Dear PR Guy,
Please help! I keep reading on listservs and social that it’s almost impossible to prove ROI for nonprofit communications. Now my executive director wants to know how we’re doing, and I don’t have a clue what to tell her.
Signed, Stressing in Silver Spring
First, take a deep breath and relax. The PR Guy is here to help.
Second, forget what you’ve heard in the past, either from the doomsayers and the head-in-the-handers or the well-intentioned but often-misguided consultants in the cottage industry of complicated PR ROI metrics. At the most fundamental level, if you’re having trouble measuring your ROI then you’re measuring the wrong thing.
Take our sibling profession … marketing. While we may scowl at the “Four Ps” and roll our eyes at the day-long packaging summits, you notice that very rarely is anyone asking about ROI. That’s because of what they measure. Back when the PR Guy was the Marketing Guy for a sports and entertainment arena, only one thing mattered: Butts in seats.

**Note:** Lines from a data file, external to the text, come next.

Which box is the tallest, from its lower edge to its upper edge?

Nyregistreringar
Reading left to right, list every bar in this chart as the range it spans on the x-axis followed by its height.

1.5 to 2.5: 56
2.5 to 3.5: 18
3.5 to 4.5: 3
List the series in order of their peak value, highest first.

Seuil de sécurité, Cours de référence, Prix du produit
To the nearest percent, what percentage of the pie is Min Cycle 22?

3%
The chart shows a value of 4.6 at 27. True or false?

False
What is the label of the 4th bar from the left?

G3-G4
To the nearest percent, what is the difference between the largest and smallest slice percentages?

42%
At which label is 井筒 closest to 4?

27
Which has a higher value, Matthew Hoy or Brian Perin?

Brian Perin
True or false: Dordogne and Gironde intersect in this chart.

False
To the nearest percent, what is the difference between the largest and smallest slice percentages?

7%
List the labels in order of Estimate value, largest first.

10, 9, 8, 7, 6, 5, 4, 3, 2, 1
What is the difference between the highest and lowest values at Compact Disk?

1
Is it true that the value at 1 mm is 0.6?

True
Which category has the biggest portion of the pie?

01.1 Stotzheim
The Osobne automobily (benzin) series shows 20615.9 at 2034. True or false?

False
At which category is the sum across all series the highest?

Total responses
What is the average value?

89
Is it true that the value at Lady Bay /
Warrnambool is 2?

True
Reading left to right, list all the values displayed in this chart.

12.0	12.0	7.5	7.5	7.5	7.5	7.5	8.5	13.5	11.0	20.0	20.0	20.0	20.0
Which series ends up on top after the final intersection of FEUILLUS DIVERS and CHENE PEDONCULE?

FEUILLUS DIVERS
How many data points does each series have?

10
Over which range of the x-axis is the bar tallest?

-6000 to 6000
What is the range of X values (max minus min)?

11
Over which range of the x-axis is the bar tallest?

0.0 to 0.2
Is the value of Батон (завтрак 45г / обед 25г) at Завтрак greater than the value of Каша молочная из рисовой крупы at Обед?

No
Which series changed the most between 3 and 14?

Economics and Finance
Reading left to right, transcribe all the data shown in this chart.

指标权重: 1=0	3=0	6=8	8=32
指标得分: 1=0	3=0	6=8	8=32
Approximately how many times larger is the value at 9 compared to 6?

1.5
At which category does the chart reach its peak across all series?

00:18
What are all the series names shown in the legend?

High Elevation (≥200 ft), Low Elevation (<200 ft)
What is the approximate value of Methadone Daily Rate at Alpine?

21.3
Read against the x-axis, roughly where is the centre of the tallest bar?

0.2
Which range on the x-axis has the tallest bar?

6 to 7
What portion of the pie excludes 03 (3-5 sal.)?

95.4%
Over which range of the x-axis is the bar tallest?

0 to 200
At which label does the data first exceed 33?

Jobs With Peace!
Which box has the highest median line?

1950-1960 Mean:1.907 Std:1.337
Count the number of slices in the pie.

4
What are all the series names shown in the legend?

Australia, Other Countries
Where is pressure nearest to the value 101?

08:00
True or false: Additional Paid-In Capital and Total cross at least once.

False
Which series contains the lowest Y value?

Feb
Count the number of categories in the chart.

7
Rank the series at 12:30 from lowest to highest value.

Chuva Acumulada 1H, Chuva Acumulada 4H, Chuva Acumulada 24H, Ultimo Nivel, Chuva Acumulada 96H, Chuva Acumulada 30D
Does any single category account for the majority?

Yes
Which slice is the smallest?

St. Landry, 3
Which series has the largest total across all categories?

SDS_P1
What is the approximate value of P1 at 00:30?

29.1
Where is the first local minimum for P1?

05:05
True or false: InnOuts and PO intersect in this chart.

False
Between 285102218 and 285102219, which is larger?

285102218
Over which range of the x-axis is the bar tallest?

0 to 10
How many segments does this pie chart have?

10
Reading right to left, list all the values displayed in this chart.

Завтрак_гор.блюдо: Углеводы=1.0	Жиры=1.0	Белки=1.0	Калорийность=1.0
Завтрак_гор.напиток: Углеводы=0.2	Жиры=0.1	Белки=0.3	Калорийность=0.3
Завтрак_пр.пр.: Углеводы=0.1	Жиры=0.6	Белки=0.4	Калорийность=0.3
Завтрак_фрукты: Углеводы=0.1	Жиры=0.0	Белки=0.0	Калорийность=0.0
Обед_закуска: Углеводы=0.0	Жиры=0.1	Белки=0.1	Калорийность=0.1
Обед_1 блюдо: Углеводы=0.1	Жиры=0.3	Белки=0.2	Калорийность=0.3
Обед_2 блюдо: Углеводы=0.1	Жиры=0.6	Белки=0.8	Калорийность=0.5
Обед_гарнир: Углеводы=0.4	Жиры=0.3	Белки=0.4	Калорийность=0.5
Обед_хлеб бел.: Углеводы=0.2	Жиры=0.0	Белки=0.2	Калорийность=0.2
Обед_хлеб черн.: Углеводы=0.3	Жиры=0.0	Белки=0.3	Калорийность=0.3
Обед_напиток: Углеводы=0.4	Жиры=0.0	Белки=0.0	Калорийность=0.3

So if the Marketing Guy ran a great publicity campaign, with a pile of clips to show for the effort, there was still only one thing the promoter cared about at the end of the night: Did you make me money? If the show made the numbers, the campaign was a success. If it didn’t, the promoter would say something like, “Great. I can use those clips to feed my family until I get to work with a real marketing pro.” (Promoters can be really harsh, if a bit dramatic.)
And while lucre is not generally the end game for nonprofits, something is, and it should be spelled out clearly in the organization’s strategic plan (if it’s not, that’s a whole big other mess that you need to solve first). Which makes ROI easy: If the organization achieved the something—the clear goal laid out in the strategic plan—then the campaign worked. If the goal wasn’t met, the campaign didn’t come through.
Going this route requires a lot of trust. Maybe the goal was unrealistic. Maybe the campaign had a fundamental flaw. Either way, you shouldn’t try to hide behind a mountain of social media engagement, and the boss has to come halfway and own the management challenges. The good news for PR people is that we have the ace in the hole. Trust begins with dialogue, and dialogue is our bread and butter.
Bottom line? When communications plans walk in lockstep with overall strategic plans, the results actually do speak for themselves.